*** Data under study Section Begins ***

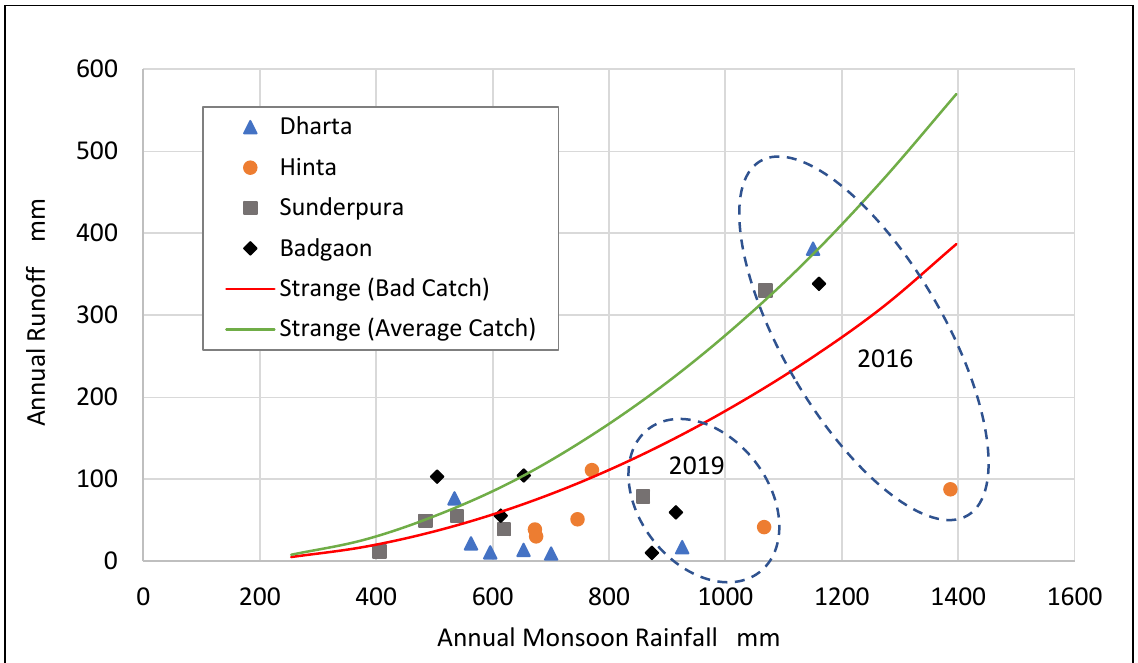
Figure 2. Annual monsoon rainfall/runoff relationships for the four study catchments.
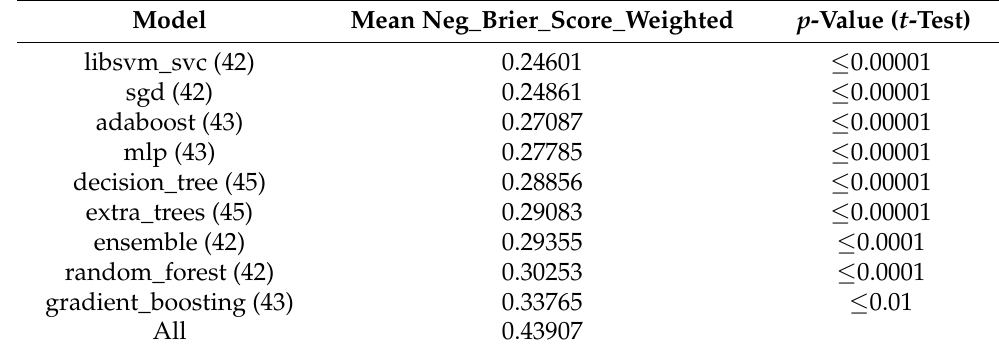
Table A15. Models with significantly better mean Brier score loss weighted.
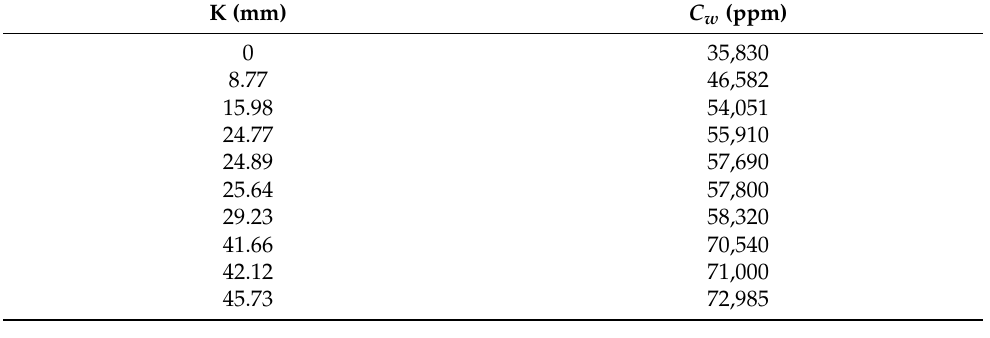
Table 2. The k value corresponding to the formation water salinity C w ( S w = 30%). K (mm)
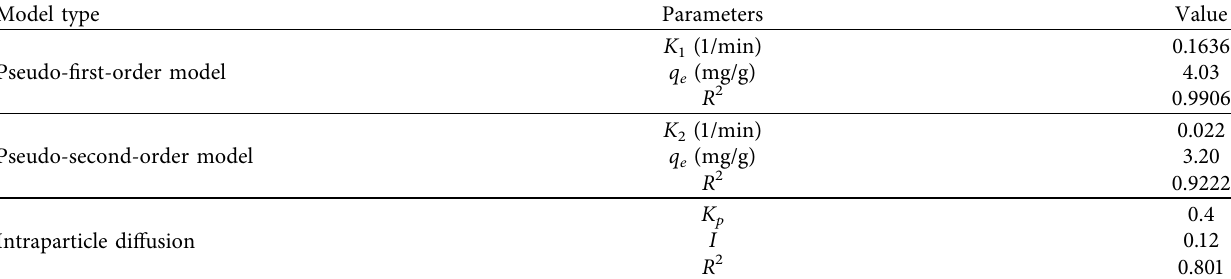
Table 7: Kinetic parameters for the adsorption of ATN onto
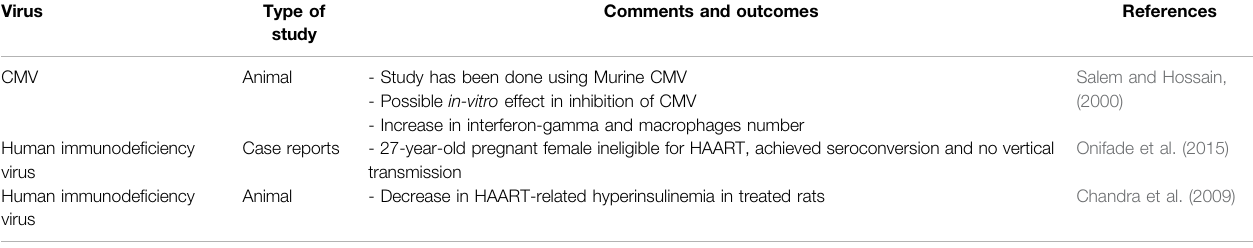
TABLE 2 | Selected examples of the anti-viral effects of Thymoquinone (TQ) and Nigella sativa extracts. Virus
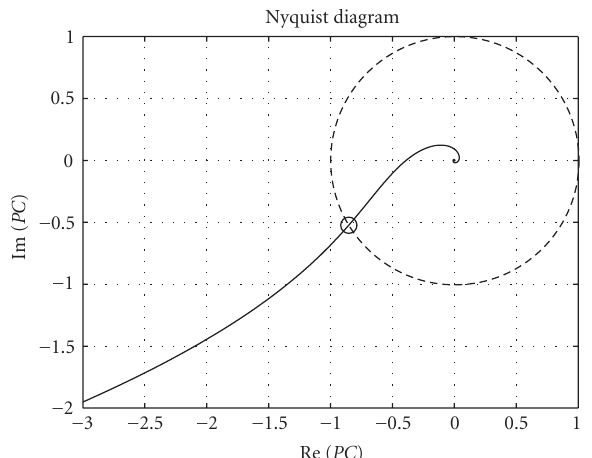
Figure 2: Nyquist plot of the open loop transfer function PC .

*** Data under study Section Ends ***

> **Exercise prompt**:
Restate each line above exactly, keeping pictures out.

> **Exercise response**:
Figure 2. Annual monsoon rainfall/runoff relationships for the four study catchments.
Table A15. Models with significantly better mean Brier score loss weighted.
Table 2. The k value corresponding to the formation water salinity C w ( S w = 30%). K (mm)
Table 7: Kinetic parameters for the adsorption of ATN onto
TABLE 2 | Selected examples of the anti-viral effects of Thymoquinone (TQ) and Nigella sativa extracts. Virus
Figure 2: Nyquist plot of the open loop transfer function PC .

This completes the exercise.